Man schaue an: Nick Cave – 20.000 Days on Earth
Wenn jemand 20.000 Tage auf der Welt ist und das keine wirkliche Relevanz für den Film hat, sind erstmal die linke Gehirnhälfte damit beschäftigt, diese Tage in umgänglichere Jahre zu rechnen. Heraus kommt, dass Nick Cave wohl so um die 55 Jahre auf der Welt ist, als dieser fiktive Tag festgehalten wird. Wer einen realen Tagesablauf des australischen Künstlers in seiner Wahlheimat im englischen Brighton erwartet, wird nicht begeistert sein. Wer allerdings in eine künstlerische Ergänzung seiner Musik eintauchen möchte, sollte den Film nicht verpassen.
“Es ist eine absurde, verrückte, brutale Welt, in der Menschen vor Wut rasen und Gott tatsächlich existiert. Je mehr ich schreibe, desto ausgefeilter und detaillierter wird diese Welt, und all die Figuren, die darin leben, sterben oder zerrinnen, sind lediglich krumme Versionen meiner selbst.“
Es steckt also ein bisschen Wahrheit über ihn selbst in allem, was Cave kreiert – so ist es auch im Film, doch zwischen den Wahrheiten wird der Zuschauer zugedröhnt mit Aphorismen, die in einer so engen Zeitfolge aufeinander prallen, dass man sich eine Pausentaste im Kino wünscht, um zu diese zu verarbeiten. Doch dazu bleibt nicht die Zeit und ob Cave nun ein “Engel” ist, wie sein Vater behauptet, oder doch ein Monster, als dass er sich selber sieht, bleibt zunächst ungeklärt.

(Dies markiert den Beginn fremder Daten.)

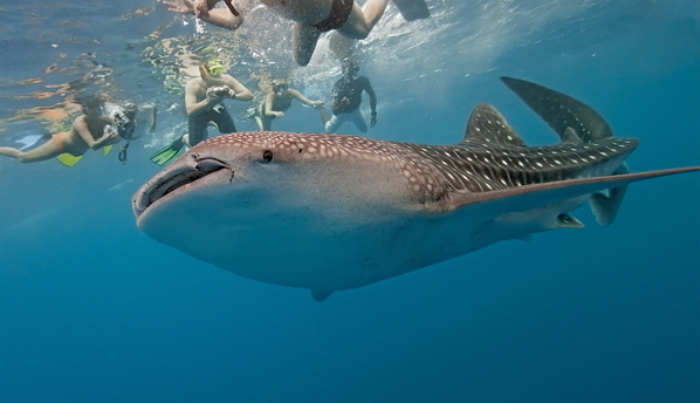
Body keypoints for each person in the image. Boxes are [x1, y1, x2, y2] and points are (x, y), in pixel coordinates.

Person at [163, 0, 429, 66]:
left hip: (335, 7)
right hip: (308, 23)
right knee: (301, 61)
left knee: (365, 29)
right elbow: (235, 22)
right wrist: (201, 12)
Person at [150, 59, 253, 165]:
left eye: (219, 70)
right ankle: (185, 138)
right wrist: (207, 101)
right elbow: (190, 111)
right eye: (213, 71)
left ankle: (212, 123)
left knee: (233, 138)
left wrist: (234, 96)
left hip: (217, 108)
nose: (218, 76)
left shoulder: (226, 79)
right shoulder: (193, 85)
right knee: (197, 148)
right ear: (204, 74)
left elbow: (249, 95)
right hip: (198, 112)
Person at [0, 96, 136, 165]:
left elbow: (120, 124)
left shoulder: (102, 118)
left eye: (99, 108)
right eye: (93, 109)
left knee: (112, 138)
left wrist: (127, 123)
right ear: (85, 110)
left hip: (77, 150)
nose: (97, 112)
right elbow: (94, 146)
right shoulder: (80, 122)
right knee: (23, 158)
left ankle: (49, 134)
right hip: (61, 145)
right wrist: (106, 136)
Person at [322, 58, 377, 133]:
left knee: (364, 130)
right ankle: (320, 109)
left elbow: (372, 95)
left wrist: (373, 113)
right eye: (350, 71)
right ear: (343, 71)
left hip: (356, 112)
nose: (353, 73)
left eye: (355, 70)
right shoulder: (338, 86)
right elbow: (335, 111)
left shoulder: (362, 80)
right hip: (341, 116)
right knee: (328, 131)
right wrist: (342, 104)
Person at [254, 79, 324, 131]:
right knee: (266, 132)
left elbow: (308, 102)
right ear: (275, 89)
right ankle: (257, 117)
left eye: (283, 87)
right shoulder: (271, 96)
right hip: (264, 113)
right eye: (279, 87)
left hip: (276, 112)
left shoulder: (292, 93)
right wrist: (276, 113)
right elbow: (267, 112)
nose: (281, 90)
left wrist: (316, 103)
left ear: (287, 87)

“Am Ende des 20. Jahrhunderts hörte ich auf, ein Mensch zu sein”
Mit dem ersten Satz des Films wird klar, dass es nicht um biografische Realität geht, auch wenn diese immer wieder eingeflochten werden, wenn Bilder aus seiner Kindheit, Jugend und von frühen Bühnenauftritten gezeigt werden, die Cave mit kleinen Anekdoten erläutert. Dass er schon immer ein “großtuerischen Bastard” war, wird deutlich als er aus einem frühen Testament vorliest. Es solle sein ganzer – damals nicht vorhandener – Besitz dem Nick Cave Memorial Museum zukommen.
Am stärksten ist der niemals langweilige Film, wenn Nick Cave mit dem Auto durch Brighton und an der englischen Küste entlang kurvt und sich dabei mit Geistern seiner Vergangenheit wie Blixa Bargeld und Kylie Minogue unterhält – oder beim Aal-Ragout mit seinem congenialen Partner Warren Ellis über denkwürdige Auftritte von Nina Simone sinniert. Und ständig werden bedeutungsschwere Sätze eingeworfen, die es zu verarbeiten gilt, die noch lange im Kopf herumschwirren und interessanten Kinoabend verlängern.